### WHAT THE EXERCISE ASKS
Pictures aside, repeat every entry exactly.

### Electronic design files
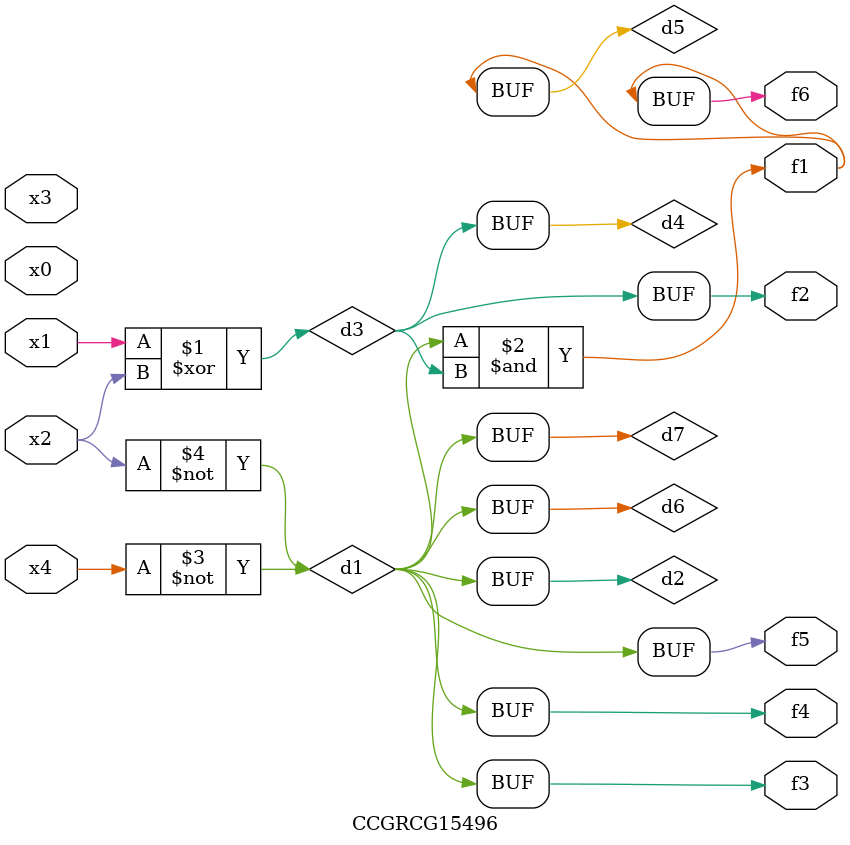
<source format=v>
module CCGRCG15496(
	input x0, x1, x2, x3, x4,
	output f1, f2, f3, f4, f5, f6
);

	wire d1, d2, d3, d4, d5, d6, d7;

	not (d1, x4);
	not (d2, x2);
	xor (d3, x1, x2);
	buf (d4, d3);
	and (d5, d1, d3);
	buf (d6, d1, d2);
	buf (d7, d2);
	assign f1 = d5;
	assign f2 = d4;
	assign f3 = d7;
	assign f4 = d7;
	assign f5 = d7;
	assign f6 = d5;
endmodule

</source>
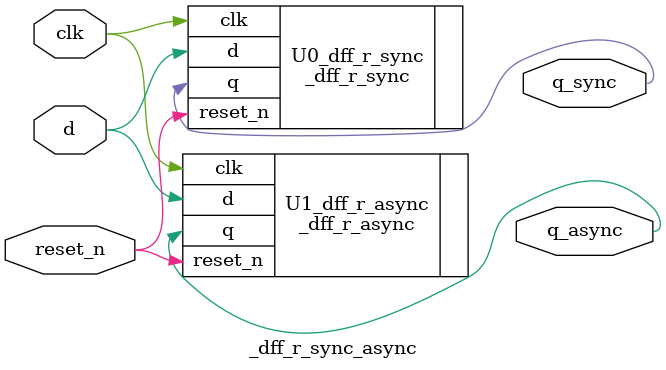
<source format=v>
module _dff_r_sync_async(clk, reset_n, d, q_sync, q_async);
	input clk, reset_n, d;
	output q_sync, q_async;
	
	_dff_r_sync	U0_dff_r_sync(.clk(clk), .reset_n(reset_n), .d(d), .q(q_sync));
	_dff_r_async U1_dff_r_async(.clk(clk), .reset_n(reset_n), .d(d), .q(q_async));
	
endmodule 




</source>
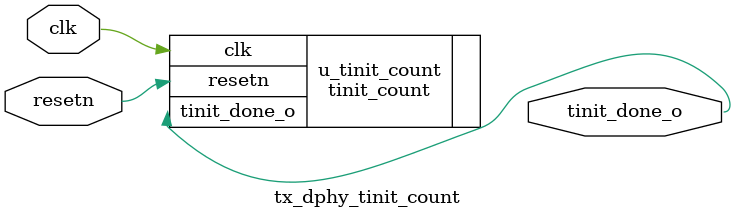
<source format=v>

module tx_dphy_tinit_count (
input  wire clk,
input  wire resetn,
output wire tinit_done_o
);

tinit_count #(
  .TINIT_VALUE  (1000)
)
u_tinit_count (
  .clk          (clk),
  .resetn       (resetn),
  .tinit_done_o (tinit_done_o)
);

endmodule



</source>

### RESPONSE AREA
<source format=v>
module CCGRCG15496(
	input x0, x1, x2, x3, x4,
	output f1, f2, f3, f4, f5, f6
);

	wire d1, d2, d3, d4, d5, d6, d7;

	not (d1, x4);
	not (d2, x2);
	xor (d3, x1, x2);
	buf (d4, d3);
	and (d5, d1, d3);
	buf (d6, d1, d2);
	buf (d7, d2);
	assign f1 = d5;
	assign f2 = d4;
	assign f3 = d7;
	assign f4 = d7;
	assign f5 = d7;
	assign f6 = d5;
endmodule

</source>
<source format=v>
module _dff_r_sync_async(clk, reset_n, d, q_sync, q_async);
	input clk, reset_n, d;
	output q_sync, q_async;
	
	_dff_r_sync	U0_dff_r_sync(.clk(clk), .reset_n(reset_n), .d(d), .q(q_sync));
	_dff_r_async U1_dff_r_async(.clk(clk), .reset_n(reset_n), .d(d), .q(q_async));
	
endmodule 




</source>
<source format=v>

module tx_dphy_tinit_count (
input  wire clk,
input  wire resetn,
output wire tinit_done_o
);

tinit_count #(
  .TINIT_VALUE  (1000)
)
u_tinit_count (
  .clk          (clk),
  .resetn       (resetn),
  .tinit_done_o (tinit_done_o)
);

endmodule



</source>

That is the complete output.